→ **PAGE EXTRACT**:

6 months from this date is when the UK port authorities will allow a dog to return/enter the UK.

It is OK to leave the UK with your pet and then serve the remaining period of the 6 months quarantine in a european country, as long as that country, and all the countries you pass in/out and through are also covered by the EU Pet Passport scheme.

If you try to return your pet to the UK without the minimum 6 months served, you are likely to see your loving pet held in a HM kennel until a suitable quarantine period has been served.

This can not only be very costly, but can also be very distressing for both you and your pet. 

Good luck


----------



## Briarose (Oct 9, 2007)

*Re: 6 months quarantine*



elnino said:


> :?
> 
> Taking your pet abroad under the EU pet passport scheme works for you if you fully understand the procedure and the relevant timescales involved.
> 
> ...


Hi and welcome to the forums I think most of us understand that now, and we have a 3 page sticky at the top of the forum
http://www.motorhomefacts.com/ftopic-17312-0.html I think this post is slightly different as the gentleman has sorted the passport etc but is asking what would happen should his wife fly out later with the passport.

Just out of interest have you had a problem with your dog, as I note in both your posts you refer to the distressing situation for both the dog and yourself if you do have a problem.


----------

→ **DATA**:
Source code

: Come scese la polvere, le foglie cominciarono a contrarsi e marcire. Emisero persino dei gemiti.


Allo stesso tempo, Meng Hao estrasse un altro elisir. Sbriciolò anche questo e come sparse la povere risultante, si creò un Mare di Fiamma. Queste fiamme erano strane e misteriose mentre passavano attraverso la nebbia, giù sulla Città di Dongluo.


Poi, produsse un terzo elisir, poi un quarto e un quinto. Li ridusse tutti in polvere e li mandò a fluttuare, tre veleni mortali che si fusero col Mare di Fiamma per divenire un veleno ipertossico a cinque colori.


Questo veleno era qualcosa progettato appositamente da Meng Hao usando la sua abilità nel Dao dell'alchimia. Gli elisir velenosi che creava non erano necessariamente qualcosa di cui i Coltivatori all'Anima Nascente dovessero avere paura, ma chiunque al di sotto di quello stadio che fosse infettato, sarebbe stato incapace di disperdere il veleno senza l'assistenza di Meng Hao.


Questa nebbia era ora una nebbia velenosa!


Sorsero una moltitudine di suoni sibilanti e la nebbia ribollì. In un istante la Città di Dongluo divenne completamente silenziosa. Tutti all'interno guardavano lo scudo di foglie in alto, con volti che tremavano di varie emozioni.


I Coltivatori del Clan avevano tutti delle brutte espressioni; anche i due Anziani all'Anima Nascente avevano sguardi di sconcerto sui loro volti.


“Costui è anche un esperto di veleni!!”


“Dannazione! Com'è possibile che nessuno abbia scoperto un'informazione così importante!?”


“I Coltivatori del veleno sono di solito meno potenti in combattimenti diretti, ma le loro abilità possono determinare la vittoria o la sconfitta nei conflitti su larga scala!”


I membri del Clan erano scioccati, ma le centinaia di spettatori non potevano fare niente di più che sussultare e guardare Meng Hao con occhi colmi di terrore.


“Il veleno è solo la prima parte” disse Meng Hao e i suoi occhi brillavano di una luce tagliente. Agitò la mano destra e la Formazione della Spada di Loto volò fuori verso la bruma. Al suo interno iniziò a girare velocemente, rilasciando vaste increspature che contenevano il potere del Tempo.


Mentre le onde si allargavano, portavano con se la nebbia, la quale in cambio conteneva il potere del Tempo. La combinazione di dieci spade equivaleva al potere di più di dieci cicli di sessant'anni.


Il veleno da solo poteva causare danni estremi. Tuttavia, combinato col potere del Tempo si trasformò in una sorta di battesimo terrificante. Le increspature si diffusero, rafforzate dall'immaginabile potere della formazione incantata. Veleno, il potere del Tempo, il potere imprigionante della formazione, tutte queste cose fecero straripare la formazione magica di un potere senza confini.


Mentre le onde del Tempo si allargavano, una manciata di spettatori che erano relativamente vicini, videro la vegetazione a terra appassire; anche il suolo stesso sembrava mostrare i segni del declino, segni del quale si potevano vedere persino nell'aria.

→ **QUESTIONS TO ANSWER**:
- 1) Answer these questions about the forum thread, one line each:
(a) How many months from this date must pass before the UK port authorities will allow a dog to return or enter the UK?
(b) Where is a pet likely to be held if it is brought back to the UK without the minimum period served?
(c) According to Briarose, what is the gentleman asking about?
- 2) Convert the lines of the entries from the one containing "Mentre le onde si" through the end of the entries, inclusive, into a JSON list of strings, one string per line, with blank lines omitted.

→ **RESPONSES IN ORDER**:
- 1)
(a) 6 months.
(b) In an HM kennel, until a suitable quarantine period has been served.
(c) What would happen should his wife fly out later with the passport.

- 2)
[
  "Mentre le onde si allargavano, portavano con se la nebbia, la quale in cambio conteneva il potere del Tempo. La combinazione di dieci spade equivaleva al potere di più di dieci cicli di sessant'anni.",
  "Il veleno da solo poteva causare danni estremi. Tuttavia, combinato col potere del Tempo si trasformò in una sorta di battesimo terrificante. Le increspature si diffusero, rafforzate dall'immaginabile potere della formazione incantata. Veleno, il potere del Tempo, il potere imprigionante della formazione, tutte queste cose fecero straripare la formazione magica di un potere senza confini.",
  "Mentre le onde del Tempo si allargavano, una manciata di spettatori che erano relativamente vicini, videro la vegetazione a terra appassire; anche il suolo stesso sembrava mostrare i segni del declino, segni del quale si potevano vedere persino nell'aria."
]